- Born: 27 November 1940 (age 85) Mymensingh, Bangladesh
- Known for: Geological studies of the Himalayas and Indo-Burmese region
- Awards: 1984 Shanti Swarup Bhatnagar Prize;
- Scientific career
- Fields: Geodynamics; Gondwana geology; Himalayan geology; Tectonics;
- Institutions: Jadavpur University; Geological Survey of India;

= Subhrangsu Kanta Acharyya =

Indian geologist

Subhrangsu Kanta Acharyya (born 27 November 1940) is an Indian geologist and a former director general of the Geological Survey of India. He is known for his geological studies of the Himalayas and the Indo-Burmese belt which assisted the later-day hydrocarbon and mineral explorations in the region. Born in Mymensingh of the present-day Bangladesh, he has served as a professor at Jadavpur University.

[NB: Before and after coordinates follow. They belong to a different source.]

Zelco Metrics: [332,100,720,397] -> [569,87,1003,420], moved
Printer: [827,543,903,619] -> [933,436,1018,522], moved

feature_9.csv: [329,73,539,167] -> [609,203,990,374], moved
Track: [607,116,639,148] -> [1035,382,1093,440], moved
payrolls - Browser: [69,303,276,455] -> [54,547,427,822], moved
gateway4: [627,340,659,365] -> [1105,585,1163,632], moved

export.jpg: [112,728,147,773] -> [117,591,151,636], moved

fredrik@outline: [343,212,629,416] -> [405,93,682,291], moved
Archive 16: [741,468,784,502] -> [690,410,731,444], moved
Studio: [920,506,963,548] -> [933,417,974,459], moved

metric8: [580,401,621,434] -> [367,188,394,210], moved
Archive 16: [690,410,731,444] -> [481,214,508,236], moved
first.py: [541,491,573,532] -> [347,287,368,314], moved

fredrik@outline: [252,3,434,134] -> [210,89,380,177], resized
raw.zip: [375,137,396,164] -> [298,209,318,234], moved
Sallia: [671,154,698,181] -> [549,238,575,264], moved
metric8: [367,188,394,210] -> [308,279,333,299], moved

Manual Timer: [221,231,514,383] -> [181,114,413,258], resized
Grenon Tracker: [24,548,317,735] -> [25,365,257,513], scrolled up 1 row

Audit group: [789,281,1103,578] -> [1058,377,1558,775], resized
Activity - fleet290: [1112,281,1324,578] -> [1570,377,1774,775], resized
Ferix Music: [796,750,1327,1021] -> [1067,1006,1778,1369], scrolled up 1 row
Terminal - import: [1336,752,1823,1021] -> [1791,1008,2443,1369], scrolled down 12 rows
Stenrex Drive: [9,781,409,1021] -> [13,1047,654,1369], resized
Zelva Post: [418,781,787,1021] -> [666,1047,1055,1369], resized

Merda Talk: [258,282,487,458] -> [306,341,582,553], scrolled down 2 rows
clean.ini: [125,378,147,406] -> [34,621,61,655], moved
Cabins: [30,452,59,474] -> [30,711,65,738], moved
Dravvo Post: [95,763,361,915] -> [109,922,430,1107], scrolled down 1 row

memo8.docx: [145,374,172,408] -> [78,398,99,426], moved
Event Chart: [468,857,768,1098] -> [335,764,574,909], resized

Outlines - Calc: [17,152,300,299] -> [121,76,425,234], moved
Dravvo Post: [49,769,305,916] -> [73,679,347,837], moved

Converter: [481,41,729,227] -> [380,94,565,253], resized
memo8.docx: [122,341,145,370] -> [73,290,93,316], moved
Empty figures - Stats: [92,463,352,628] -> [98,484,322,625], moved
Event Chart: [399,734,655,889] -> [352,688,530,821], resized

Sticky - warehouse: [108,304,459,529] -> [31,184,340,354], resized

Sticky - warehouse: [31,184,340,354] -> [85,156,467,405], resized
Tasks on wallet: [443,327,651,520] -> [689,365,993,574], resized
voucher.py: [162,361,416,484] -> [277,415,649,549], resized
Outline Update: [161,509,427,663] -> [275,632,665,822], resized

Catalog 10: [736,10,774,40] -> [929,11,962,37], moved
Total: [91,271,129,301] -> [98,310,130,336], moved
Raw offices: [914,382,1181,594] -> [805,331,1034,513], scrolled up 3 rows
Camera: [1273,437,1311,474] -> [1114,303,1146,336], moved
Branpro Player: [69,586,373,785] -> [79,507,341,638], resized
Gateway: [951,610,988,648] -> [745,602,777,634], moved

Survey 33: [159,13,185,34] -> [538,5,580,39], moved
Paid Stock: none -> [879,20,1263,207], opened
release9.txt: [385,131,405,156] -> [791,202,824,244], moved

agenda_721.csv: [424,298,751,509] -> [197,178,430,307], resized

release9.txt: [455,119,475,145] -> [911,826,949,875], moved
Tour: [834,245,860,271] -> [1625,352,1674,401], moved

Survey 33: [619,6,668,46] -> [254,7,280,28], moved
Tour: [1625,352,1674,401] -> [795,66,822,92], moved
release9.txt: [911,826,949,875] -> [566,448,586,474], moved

S. K. Acharyya has authored one book, Coal and Lignite Resources of India: An Overview co-edited another, Late Palaeozoic and Early Mesozoic Circum-Pacific Events and their Global Correlation
and has published several peer-reviewed articles. It was under his supervision, the Geological map of India and the Seismotectonic Atlas of India and its Environs were prepared. He is an elected fellow of the Indian Institute of Chemical Biology, and the National Academy of Sciences, India. The Council of Scientific and Industrial Research, the apex agency of the Government of India for scientific research, awarded him the Shanti Swarup Bhatnagar Prize for Science and Technology, one of the highest Indian science awards for his contributions to Earth, Atmosphere, Ocean and Planetary Sciences in 1984.